**Dataset content**
....................

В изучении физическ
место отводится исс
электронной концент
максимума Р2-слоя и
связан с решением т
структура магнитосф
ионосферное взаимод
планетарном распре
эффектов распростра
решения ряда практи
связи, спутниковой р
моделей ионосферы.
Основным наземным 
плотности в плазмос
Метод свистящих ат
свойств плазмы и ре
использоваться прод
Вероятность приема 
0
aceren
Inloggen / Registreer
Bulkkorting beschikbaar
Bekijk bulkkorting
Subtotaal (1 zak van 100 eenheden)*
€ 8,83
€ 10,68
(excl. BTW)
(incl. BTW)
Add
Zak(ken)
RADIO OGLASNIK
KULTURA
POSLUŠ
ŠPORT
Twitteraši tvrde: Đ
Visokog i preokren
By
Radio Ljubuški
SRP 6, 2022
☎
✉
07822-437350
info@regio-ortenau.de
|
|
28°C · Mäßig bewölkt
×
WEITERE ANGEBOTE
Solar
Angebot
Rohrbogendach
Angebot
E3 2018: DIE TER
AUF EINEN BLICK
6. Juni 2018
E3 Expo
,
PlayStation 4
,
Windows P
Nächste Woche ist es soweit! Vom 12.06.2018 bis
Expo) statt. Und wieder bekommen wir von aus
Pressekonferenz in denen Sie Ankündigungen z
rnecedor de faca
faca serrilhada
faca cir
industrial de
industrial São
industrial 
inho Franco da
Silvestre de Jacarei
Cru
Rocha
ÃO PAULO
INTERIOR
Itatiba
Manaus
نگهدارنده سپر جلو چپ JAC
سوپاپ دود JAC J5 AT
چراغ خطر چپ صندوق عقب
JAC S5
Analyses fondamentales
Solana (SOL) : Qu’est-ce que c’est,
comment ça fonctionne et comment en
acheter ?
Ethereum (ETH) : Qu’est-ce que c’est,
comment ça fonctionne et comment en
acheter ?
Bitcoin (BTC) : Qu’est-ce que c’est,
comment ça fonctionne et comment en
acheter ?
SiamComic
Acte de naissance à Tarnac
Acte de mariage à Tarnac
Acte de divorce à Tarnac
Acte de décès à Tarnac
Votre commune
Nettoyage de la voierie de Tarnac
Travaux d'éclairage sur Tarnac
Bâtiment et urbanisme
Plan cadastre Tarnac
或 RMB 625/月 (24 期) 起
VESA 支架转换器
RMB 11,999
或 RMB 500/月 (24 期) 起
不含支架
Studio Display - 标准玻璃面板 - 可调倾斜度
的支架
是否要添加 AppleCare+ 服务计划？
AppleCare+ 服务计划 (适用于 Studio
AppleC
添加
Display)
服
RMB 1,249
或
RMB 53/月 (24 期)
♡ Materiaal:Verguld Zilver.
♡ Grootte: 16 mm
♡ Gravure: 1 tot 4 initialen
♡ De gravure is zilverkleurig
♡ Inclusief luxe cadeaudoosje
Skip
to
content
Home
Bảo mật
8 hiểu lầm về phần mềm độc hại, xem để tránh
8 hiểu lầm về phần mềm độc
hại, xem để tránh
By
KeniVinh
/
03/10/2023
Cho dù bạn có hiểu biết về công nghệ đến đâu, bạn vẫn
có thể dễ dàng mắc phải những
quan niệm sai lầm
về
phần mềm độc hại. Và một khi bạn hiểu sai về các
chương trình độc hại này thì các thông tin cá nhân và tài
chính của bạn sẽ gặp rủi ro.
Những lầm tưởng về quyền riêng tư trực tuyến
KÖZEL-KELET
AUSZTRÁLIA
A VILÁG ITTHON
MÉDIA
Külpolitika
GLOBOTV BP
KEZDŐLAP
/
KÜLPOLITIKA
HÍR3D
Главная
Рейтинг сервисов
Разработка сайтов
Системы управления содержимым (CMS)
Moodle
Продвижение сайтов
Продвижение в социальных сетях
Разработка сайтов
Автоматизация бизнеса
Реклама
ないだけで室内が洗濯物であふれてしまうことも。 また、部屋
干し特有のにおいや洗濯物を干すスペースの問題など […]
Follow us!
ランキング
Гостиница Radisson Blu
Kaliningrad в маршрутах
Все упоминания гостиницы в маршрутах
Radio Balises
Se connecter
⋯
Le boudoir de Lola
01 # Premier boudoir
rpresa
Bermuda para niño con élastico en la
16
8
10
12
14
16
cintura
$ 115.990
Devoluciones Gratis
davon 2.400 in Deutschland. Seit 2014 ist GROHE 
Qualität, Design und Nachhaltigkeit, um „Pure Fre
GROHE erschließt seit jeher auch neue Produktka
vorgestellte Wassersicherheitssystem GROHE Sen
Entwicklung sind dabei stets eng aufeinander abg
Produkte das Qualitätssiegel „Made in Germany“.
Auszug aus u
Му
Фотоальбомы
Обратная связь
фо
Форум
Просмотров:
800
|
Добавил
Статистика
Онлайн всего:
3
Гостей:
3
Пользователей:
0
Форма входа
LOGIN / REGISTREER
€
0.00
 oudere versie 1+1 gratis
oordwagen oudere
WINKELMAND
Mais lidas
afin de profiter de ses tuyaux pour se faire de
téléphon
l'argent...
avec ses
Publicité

....................

**What you need to do**
Quote the text of the entries exactly, from the first line through the line that contains "Travaux d'éclairage sur Tarnac", including that line.

**Finished task**
В изучении физическ
место отводится исс
электронной концент
максимума Р2-слоя и
связан с решением т
структура магнитосф
ионосферное взаимод
планетарном распре
эффектов распростра
решения ряда практи
связи, спутниковой р
моделей ионосферы.
Основным наземным 
плотности в плазмос
Метод свистящих ат
свойств плазмы и ре
использоваться прод
Вероятность приема 
0
aceren
Inloggen / Registreer
Bulkkorting beschikbaar
Bekijk bulkkorting
Subtotaal (1 zak van 100 eenheden)*
€ 8,83
€ 10,68
(excl. BTW)
(incl. BTW)
Add
Zak(ken)
RADIO OGLASNIK
KULTURA
POSLUŠ
ŠPORT
Twitteraši tvrde: Đ
Visokog i preokren
By
Radio Ljubuški
SRP 6, 2022
☎
✉
07822-437350
info@regio-ortenau.de
|
|
28°C · Mäßig bewölkt
×
WEITERE ANGEBOTE
Solar
Angebot
Rohrbogendach
Angebot
E3 2018: DIE TER
AUF EINEN BLICK
6. Juni 2018
E3 Expo
,
PlayStation 4
,
Windows P
Nächste Woche ist es soweit! Vom 12.06.2018 bis
Expo) statt. Und wieder bekommen wir von aus
Pressekonferenz in denen Sie Ankündigungen z
rnecedor de faca
faca serrilhada
faca cir
industrial de
industrial São
industrial 
inho Franco da
Silvestre de Jacarei
Cru
Rocha
ÃO PAULO
INTERIOR
Itatiba
Manaus
نگهدارنده سپر جلو چپ JAC
سوپاپ دود JAC J5 AT
چراغ خطر چپ صندوق عقب
JAC S5
Analyses fondamentales
Solana (SOL) : Qu’est-ce que c’est,
comment ça fonctionne et comment en
acheter ?
Ethereum (ETH) : Qu’est-ce que c’est,
comment ça fonctionne et comment en
acheter ?
Bitcoin (BTC) : Qu’est-ce que c’est,
comment ça fonctionne et comment en
acheter ?
SiamComic
Acte de naissance à Tarnac
Acte de mariage à Tarnac
Acte de divorce à Tarnac
Acte de décès à Tarnac
Votre commune
Nettoyage de la voierie de Tarnac
Travaux d'éclairage sur Tarnac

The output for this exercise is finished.